There is article shows no evidence of fabrication, fraud or misinformation, while making accusations of all of them. All it shows is that ChatGPT was used, which is wildly escalated into "evidence manipulation" (ironically without evidence).

Much more work is needed to show that this means anything.

4 months ago

[-]

If the result was not read even to check for obvious boilerplate GPT markers, then we can't expect anything else in them was. That means anything else, numbers, interpretation, conclusion was potentially never checked.

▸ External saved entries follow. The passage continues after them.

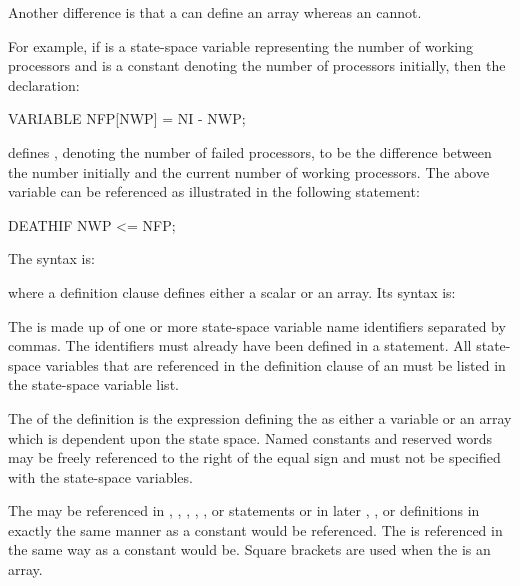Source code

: Another difference is that a  can define an array whereas
an  cannot.

For example, if  is a state-space variable representing the number
of working processors and  is a constant denoting the number of
processors initially, then the declaration:
\begin{codeexample}
VARIABLE NFP[NWP] = NI - NWP;
\end{codeexample}
defines , denoting the number of failed processors, to
be the difference between the number initially and the current
number of working processors.  The above variable can be
referenced as illustrated in the following  statement:
\begin{codeexample}
DEATHIF NWP <= NFP;
\end{codeexample}

The syntax is:
\begin{syntaxexample}
  \literal{[}  \literal{]} \literal{=}   \literal{;}
\end{syntaxexample}
where a definition clause defines either a scalar or an array.  Its syntax is:
\begin{syntaxexample}
\orline{3mm}
\literal{[}    \literal{]}
\orline{3mm}
    \literal{)}
\end{syntaxexample}


The
is made up of one or more state-space
variable name identifiers separated by commas.
The identifiers must already have been defined in a 
statement.
All state-space variables that are referenced in the
definition clause of an  must be listed in the state-space variable list.

The  of the  definition is the expression defining
the  as either a variable or an array which is dependent upon the state space.
Named constants and reserved words may be freely referenced to the right of the equal sign
and must not be specified with the state-space variables.

The  may be referenced
in , ,
, , , or 
statements or in later , , or  definitions in
exactly the same manner as a constant would be referenced.
The  is referenced in the same way as a constant would be.  Square brackets
are used when the  is an array.


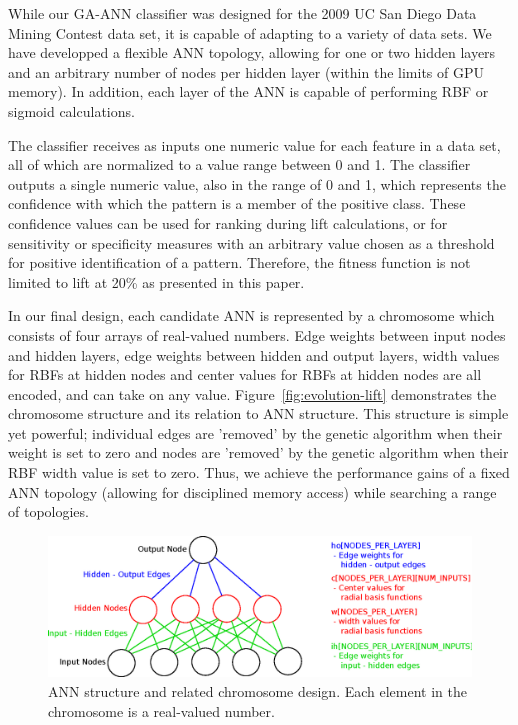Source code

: \documentclass[11pt]{article}       %
\begin{document}
While our GA-ANN classifier was designed for the 2009 UC San Diego Data Mining Contest data set, it is capable of adapting to a variety of data sets.  We have developped a flexible ANN topology, allowing for one or two hidden layers and an arbitrary number of nodes per hidden layer (within the limits of GPU memory). In addition, each layer of the ANN is capable of performing RBF or sigmoid calculations.    

The classifier receives as inputs one numeric value for each feature in a data set, all of which are normalized to a value range between 0 and 1.  The classifier outputs a single numeric value, also in the range of 0 and 1, which represents the confidence with which the pattern is a member of the positive class.  These confidence values can be used for ranking during lift calculations, or for sensitivity or specificity measures with an arbitrary value chosen as a threshold for positive identification of a pattern.  Therefore, the fitness function is not limited to lift at 20\% as presented in this paper.

In our final design, each candidate ANN is represented by a chromosome which consists of four arrays of real-valued numbers. Edge weights between input nodes and hidden layers, edge weights between hidden and output layers, width values for RBFs at hidden nodes and center values for RBFs at hidden nodes are all encoded, and can take on any value. Figure~\ref{fig:evolution-lift} demonstrates the chromosome structure and its relation to ANN structure.  This structure is simple yet powerful; individual edges are 'removed' by the genetic algorithm when their weight is set to zero and nodes are 'removed' by the genetic algorithm when their RBF width value is set to zero.  Thus, we achieve the performance gains of a fixed ANN topology (allowing for disciplined memory access) while searching a range of topologies.

\begin{figure}[h]
	\centering
	\includegraphics[width=\textwidth]{ann-chromosome}
	\caption{ANN structure and related chromosome design.  Each element in the chromosome is a real-valued number.}
	\label{fig:ann-chromosome}
\end{figure}
\end{document}
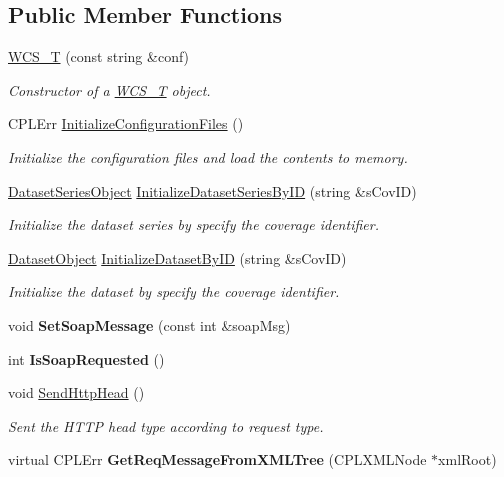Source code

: \subsection*{Public Member Functions}
\begin{DoxyCompactItemize}
\item 
\hyperlink{classWCS__T_a1bd0d238dffd912d223aa31709338f38}{WCS\_\-T} (const string \&conf)
\begin{DoxyCompactList}\small\item\em Constructor of a \hyperlink{classWCS__T}{WCS\_\-T} object. \end{DoxyCompactList}\item 
CPLErr \hyperlink{classWCS__T_a2edb33250f0cd0708e156197145d85ad}{InitializeConfigurationFiles} ()
\begin{DoxyCompactList}\small\item\em Initialize the configuration files and load the contents to memory. \end{DoxyCompactList}\item 
\hyperlink{classDatasetSeriesObject}{DatasetSeriesObject} \hyperlink{classWCS__T_ad100a5da6a0c7e7a95875ab19c2343a8}{InitializeDatasetSeriesByID} (string \&sCovID)
\begin{DoxyCompactList}\small\item\em Initialize the dataset series by specify the coverage identifier. \end{DoxyCompactList}\item 
\hyperlink{classDatasetObject}{DatasetObject} \hyperlink{classWCS__T_af4fe8b9d94363b4c9e3b6ce9f3097e1e}{InitializeDatasetByID} (string \&sCovID)
\begin{DoxyCompactList}\small\item\em Initialize the dataset by specify the coverage identifier. \end{DoxyCompactList}\item 
\hypertarget{classWCS__T_ab81521d2a98b5b0e9f438d26873655d5}{
void {\bfseries SetSoapMessage} (const int \&soapMsg)}
\label{classWCS__T_ab81521d2a98b5b0e9f438d26873655d5}

\item 
\hypertarget{classWCS__T_a558a55cd04ce9366d5412cf62731dd65}{
int {\bfseries IsSoapRequested} ()}
\label{classWCS__T_a558a55cd04ce9366d5412cf62731dd65}

\item 
void \hyperlink{classWCS__T_a9f29625a62a2a75cb9a258b8949e9496}{SendHttpHead} ()
\begin{DoxyCompactList}\small\item\em Sent the HTTP head type according to request type. \end{DoxyCompactList}\item 
\hypertarget{classWCS__T_a1476aba462b825963ac9330ba711038c}{
virtual CPLErr {\bfseries GetReqMessageFromXMLTree} (CPLXMLNode $\ast$xmlRoot)}
\label{classWCS__T_a1476aba462b825963ac9330ba711038c}


\end{DoxyCompactItemize}
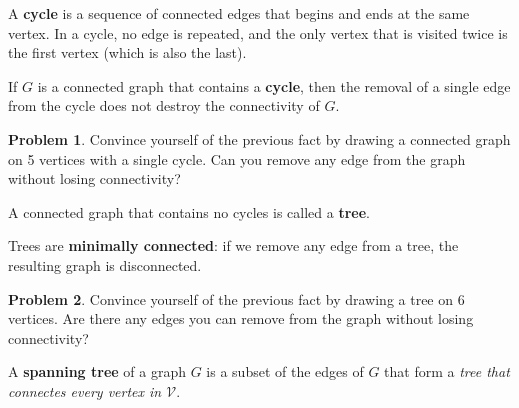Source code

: \documentclass[11pt]{article}
\theoremstyle{definition}
\newtheorem{problem}{Problem}
\newcommand{\answerbox}[3]{%
  \fbox{%
    \begin{minipage}[#1]{#2}
      \hfill\vspace{#3}
    \end{minipage}
  }
}
\newcommand{\answerboxone}[2]{%
  \answerbox{#1}{6.0in}{#2} 
}
\begin{document}
\begin{tcolorbox}
A \textbf{cycle} is a sequence of connected edges that begins and ends at the same vertex.  In a cycle, no edge is repeated, and the only vertex that is visited twice is the first vertex (which is also the last).
\end{tcolorbox}

\begin{tcolorbox}
If $G$ is a connected graph that contains a \textbf{cycle}, then the removal of a single edge from the cycle does not destroy the connectivity of $G$.
\end{tcolorbox}

\begin{problem} Convince yourself of the previous fact by drawing a connected graph on 5 vertices with a single cycle.  Can you remove any edge from the graph without losing connectivity?

\answerboxone{c}{6cm}
\end{problem}


\begin{tcolorbox}
A connected graph that contains no cycles is called a \textbf{tree}.  
\end{tcolorbox}

\begin{tcolorbox}
Trees are \textbf{minimally connected}:  if we remove any edge from a tree, the resulting graph is disconnected.
\end{tcolorbox}
\begin{problem} Convince yourself of the previous fact by drawing a tree on 6 vertices.  Are there any edges you can remove from the graph without losing connectivity?

\answerboxone{c}{6cm}
\end{problem}

\newpage
\begin{tcolorbox}
A \textbf{spanning tree} of a graph $G$ is a subset of the edges of $G$ that form a 
\emph{tree that connectes every vertex in $\mathcal{V}$}.
\end{tcolorbox}
\end{document}
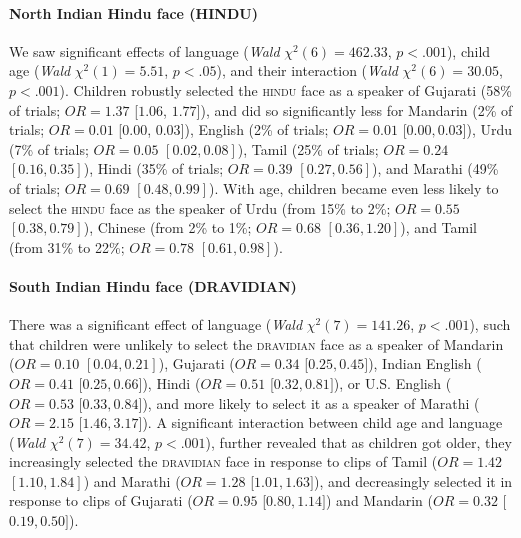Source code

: \documentclass{foushee-adapted-preprint}
\begin{document}
\paragraph*{North Indian Hindu face {\small{(HINDU)}}} 
We saw significant effects of language (\textit{Wald} $\chi^2(6)=462.33$, $p<.001$), child age (\textit{Wald} $\chi^2(1)=5.51$, $p<.05$), and their interaction (\textit{Wald} $\chi^2(6)=30.05$, $p<.001$).
Children robustly selected the \textsc{hindu} face as a speaker of Gujarati (58\% of trials; $OR=1.37$ [$1.06$, $1.77$]), and did so significantly less for Mandarin (2\% of trials; 
$OR=0.01$ [$0.00$, $0.03$]), 
English (2\% of trials; 
$OR=0.01$ [$0.00, 0.03]$), 
Urdu (7\% of trials; 
$OR=0.05$ $[0.02, 0.08]$), 
Tamil (25\% of trials; 
$OR=0.24$ $[0.16, 0.35]$), 
Hindi (35\% of trials; 
$OR=0.39$ $[0.27, 0.56]$), and 
Marathi (49\% of trials; 
$OR=0.69$ $[0.48, 0.99]$). 
With age, children became even less likely to select the \textsc{hindu} face as the speaker of Urdu (from 15\% to 2\%;
$OR=0.55$ $[0.38, 0.79]$), 
Chinese (from 2\% to 1\%; 
$OR=0.68$ $[0.36, 1.20]$), and 
Tamil (from 31\% to 22\%; 
$OR=0.78$ $[0.61, 0.98]$).
%
\paragraph*{South Indian Hindu face {\small{(DRAVIDIAN)}}}  
There was a significant effect of language (\textit{Wald} $\chi^2(7)=141.26$, $p<.001$), such that children were unlikely to select the \textsc{dravidian} face as a speaker of Mandarin ($OR=0.10$ $[0.04, 0.21]$), Gujarati ($OR=0.34$ [$0.25, 0.45]$), Indian English ($OR=0.41$ [$0.25, 0.66]$), Hindi ($OR=0.51$ [$0.32, 0.81]$), or U.S. English ($OR=0.53$ [$0.33, 0.84]$), and more likely to select it as a speaker of Marathi ($OR=2.15$ [$1.46, 3.17]$). 
A significant interaction between child age and language (\textit{Wald} $\chi^2(7)=34.42$, $p<.001$), further revealed that as children got older, they increasingly selected the \textsc{dravidian} face in response to clips of Tamil ($OR=1.42$ $[1.10, 1.84]$) and Marathi ($OR=1.28$ [$1.01, 1.63]$), and decreasingly selected it in response to clips of Gujarati ($OR=0.95$ [$0.80, 1.14]$) and Mandarin ($OR=0.32$ [$0.19, 0.50]$). 
%
\end{document}
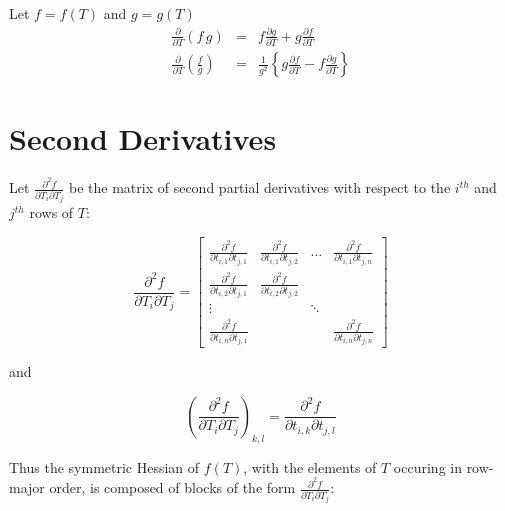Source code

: \documentclass{report}
\begin{document}
\noindent Let $f=f(T)$ and $g=g(T)$
\begin{eqnarray}
\frac{\partial}{\partial T} \left( f \, g \right) & = & f \frac{\partial g}{\partial T} + g \frac{\partial f}{\partial T} \label{prod1} \\
\frac{\partial}{\partial T} \left( \frac{f}{g} \right) & = & \frac{1}{g^2} \left\{ g \frac{\partial f}{\partial T} - f \frac{\partial g}{\partial T} \right\} \label{quotient1}
\end{eqnarray}


\section{Second Derivatives}

Let $\frac{\partial^2 f}{\partial T_i \partial T_j}$ be the matrix of second partial derivatives with respect to the $i^{th}$ and $j^{th}$ rows of $T$:

\begin{equation}
\frac{\partial^2 f}{\partial T_i \partial T_j} = 
\left[ \begin{array}{cccc}
\frac{\partial^2 f}{\partial t_{i,1} \partial t_{j,1}} &
\frac{\partial^2 f}{\partial t_{i,1} \partial t_{j,2}} &
\ldots &
\frac{\partial^2 f}{\partial t_{i,1} \partial t_{j,n}} \\
\frac{\partial^2 f}{\partial t_{i,2} \partial t_{j,1}} &
\frac{\partial^2 f}{\partial t_{i,2} \partial t_{j,2}} \\
\vdots & & \ddots \\
\frac{\partial^2 f}{\partial t_{i,n} \partial t_{j,1}} & & &
\frac{\partial^2 f}{\partial t_{i,n} \partial t_{j,n}}
\end{array} \right]
\end{equation}

and

\begin{equation}
\label{dsecelem}
\left(\frac{\partial^2 f}{\partial T_i \partial T_j}\right)_{k,l} = 
\frac{\partial^2 f}{\partial t_{i,k} \partial t_{j,l}}
\end{equation}

Thus the symmetric Hessian of $f(T)$, with the elements of $T$ occuring in row-major order, is composed of blocks of the form $\frac{\partial^2 f}{\partial T_i \partial T_j}$:
\end{document}
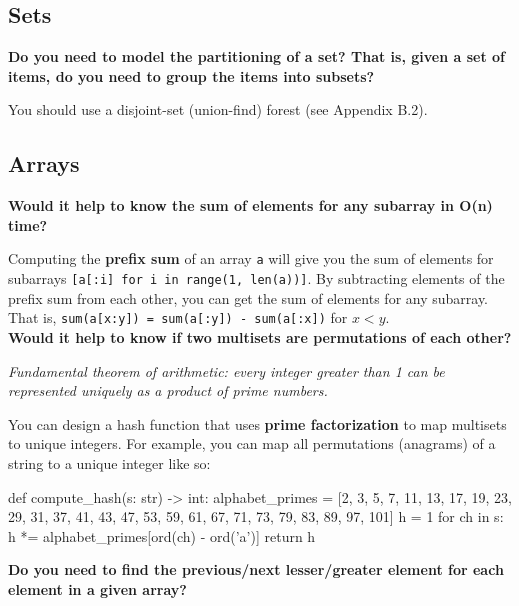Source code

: \documentclass[12pt]{article}
\begin{document}
\subsection*{Sets}

\begin{adjustwidth}{2em}{0pt}
\textbf{Do you need to model the partitioning of a set? That is, given a set of items, do you need to group the items into subsets?} \medskip

You should use a disjoint-set (union-find) forest (see Appendix B.2).
\end{adjustwidth}

\subsection*{Arrays}

\begin{adjustwidth}{2em}{0pt}
\textbf{Would it help to know the sum of elements for any subarray in O(n) time?} \medskip

Computing the \textbf{prefix sum} of an array \texttt{a} will give you the sum of elements for subarrays \texttt{[a[:i] for i in range(1, len(a))]}. By subtracting elements of the prefix sum from each other, you can get the sum of elements for any subarray. That is, \texttt{sum(a[x:y]) = sum(a[:y]) - sum(a[:x])} for $x < y$. \\

\textbf{Would it help to know if two multisets are permutations of each other?} \medskip

\textit{Fundamental theorem of arithmetic: every integer greater than 1 can be represented uniquely as a product of prime numbers.} \medskip

You can design a hash function that uses \textbf{prime factorization} to map multisets to unique integers. For example, you can map all permutations (anagrams) of a string to a unique integer like so: \medskip

\begin{python}
def compute_hash(s: str) -> int:
    alphabet_primes = [2, 3, 5, 7, 11, 13, 17, 19, 23, 29,
                       31, 37, 41, 43, 47, 53, 59, 61, 67,
                       71, 73, 79, 83, 89, 97, 101]
    h = 1
    for ch in s:
        h *= alphabet_primes[ord(ch) - ord('a')]
    return h
\end{python} \bigskip

\textbf{Do you need to find the previous/next lesser/greater element for each element in a given array?} \medskip


\end{adjustwidth}
\end{document}

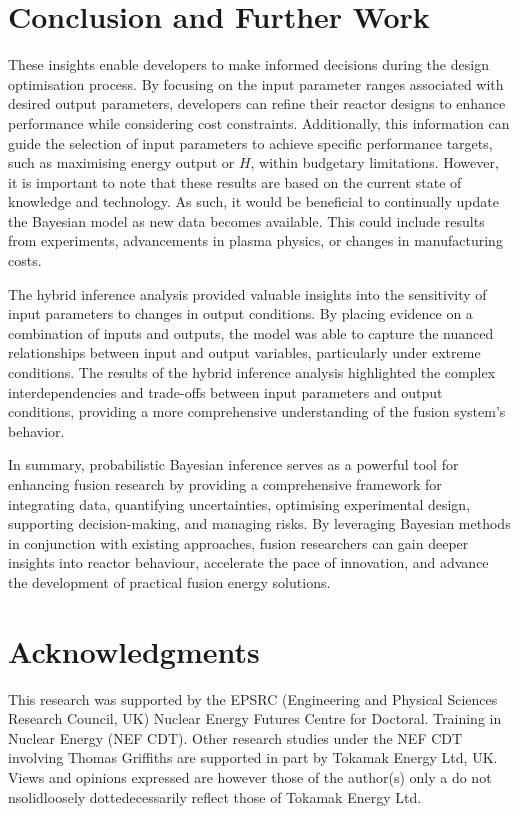\documentclass[journal]{IEEEtran}
\begin{document}
\section{Conclusion and Further Work}\label{sec:conc}
These insights enable developers to make informed decisions during the design optimisation process. By focusing on the input parameter ranges associated with desired output parameters, developers can refine their reactor designs to enhance performance while considering cost constraints. Additionally, this information can guide the selection of input parameters to achieve specific performance targets, such as maximising energy output or $H$, within budgetary limitations. However, it is important to note that these results are based on the current state of knowledge and technology. As such, it would be beneficial to continually update the Bayesian model as new data becomes available. This could include results from experiments, advancements in plasma physics, or changes in manufacturing costs.

The hybrid inference analysis provided valuable insights into the sensitivity of input parameters to changes in output conditions. By placing evidence on a combination of inputs and outputs, the model was able to capture the nuanced relationships between input and output variables, particularly under extreme conditions. The results of the hybrid inference analysis highlighted the complex interdependencies and trade-offs between input parameters and output conditions, providing a more comprehensive understanding of the fusion system's behavior.

In summary, probabilistic Bayesian inference serves as a powerful tool for enhancing fusion research by providing a comprehensive framework for integrating data, quantifying uncertainties, optimising experimental design, supporting decision-making, and managing risks. By leveraging Bayesian methods in conjunction with existing approaches, fusion researchers can gain deeper insights into reactor behaviour, accelerate the pace of innovation, and advance the development of practical fusion energy solutions.

\section{Acknowledgments}
This research was supported by the EPSRC (Engineering and Physical Sciences Research Council, UK) Nuclear Energy Futures Centre for Doctoral. Training in Nuclear Energy (NEF CDT). Other research studies under the NEF CDT involving Thomas Griffiths are supported in part by Tokamak Energy Ltd, UK. Views and opinions expressed are however those of the author(s) only a do not nsolidloosely dottedecessarily reflect those of Tokamak Energy Ltd.





\begin{appendices}
    
 \end{appendices}
\end{document}
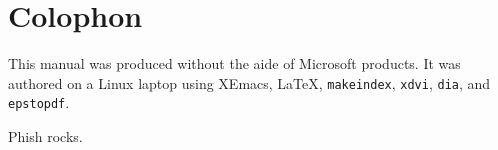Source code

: \chapter{Colophon}

This manual was produced without the aide of Microsoft products.
It was authored on a Linux laptop using XEmacs, \LaTeX{},
\texttt{makeindex}, \texttt{xdvi}, \texttt{dia}, and \texttt{epstopdf}.

\rule{0pt}{17em}

\begin{flushright}
Phish rocks.
\end{flushright}
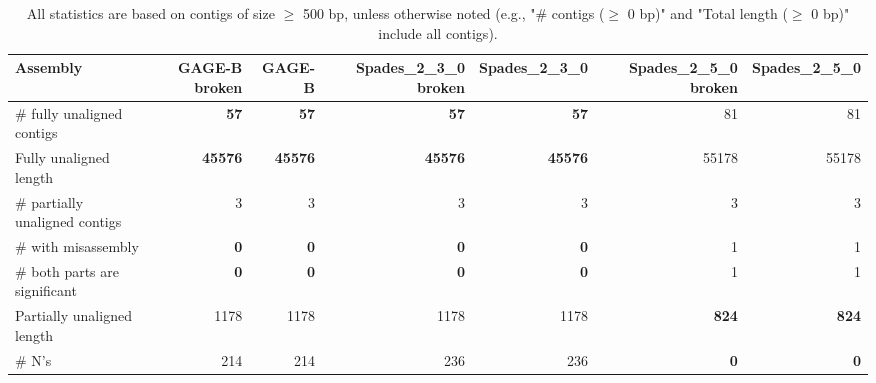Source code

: \documentclass[12pt,a4paper]{article}
\begin{document}
\begin{table}[ht]
\begin{center}
\caption{All statistics are based on contigs of size $\geq$ 500 bp, unless otherwise noted (e.g., "\# contigs ($\geq$ 0 bp)" and "Total length ($\geq$ 0 bp)" include all contigs).}
\begin{tabular}{|l*{6}{|r}|}
\hline
Assembly & GAGE-B broken & GAGE-B & Spades\_2\_3\_0 broken & Spades\_2\_3\_0 & Spades\_2\_5\_0 broken & Spades\_2\_5\_0 \\ \hline
\# fully unaligned contigs & {\bf 57} & {\bf 57} & {\bf 57} & {\bf 57} & 81 & 81 \\ \hline
Fully unaligned length & {\bf 45576} & {\bf 45576} & {\bf 45576} & {\bf 45576} & 55178 & 55178 \\ \hline
\# partially unaligned contigs & 3 & 3 & 3 & 3 & 3 & 3 \\ \hline
\hspace{5mm}\# with misassembly & {\bf 0} & {\bf 0} & {\bf 0} & {\bf 0} & 1 & 1 \\ \hline
\hspace{5mm}\# both parts are significant & {\bf 0} & {\bf 0} & {\bf 0} & {\bf 0} & 1 & 1 \\ \hline
Partially unaligned length & 1178 & 1178 & 1178 & 1178 & {\bf 824} & {\bf 824} \\ \hline
\# N's & 214 & 214 & 236 & 236 & {\bf 0} & {\bf 0} \\ \hline
\end{tabular}
\end{center}
\end{table}
\end{document}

The authors use fraud in a specific sense here: "using ChatGPT fraudulently or undeclared" where they proved that the produced text was included without proper review. They also never accused those papers of misinformation, so they don't need to show evidence of that.

Barrin92

4 months ago

[-]

Honestly what we need to do is establish much stronger credentialing schemes. The "only a good guy with an AI can stop a bad guy with an AI" approach of trying to filter out bad content is just a hopeless arms race and unproductive.

In a sense we need to go back two steps and websites need to be much stronger curators of knowledge again, and we need some reliable ways to sign and attribute real authorship to publications. So that when someone publishes a fake paper there is always a human being who signed it and can be held accountable. There's a practically unlimited number of automated systems, but only a limited number of people trying to benefit from it.

In the same way https went from being rare to being the norm because the assumption that things are default-authentic doesn't hold, the same just needs to happen to publishing. If you have a functioning reputation system and you can put on a price on fake information 99% of it is dis-incentivized.

tbrownaw

4 months ago

[-]

Is this not already a thing? You can look up purported papers by DOI, and whatever journal it came from supposedly had it reviewed and should know who sent it to them.

(And if that doesn't work, how is what you're suggesting meaningfully different?)

Barrin92

4 months ago

[-]

It's not at all a thing. Here's a recent study looking at citation fraud on Google Scholar including professional citation boosting services including with fake identities. It's widespread practice. https://arxiv.org/abs/2402.04607

Having a machine verifiable, cryptographic identity system that renders these kinds of things transparent, basically the equivalent of a ledger but instead of using it for get-rich schemes using it for identity would probably make verification enforceable.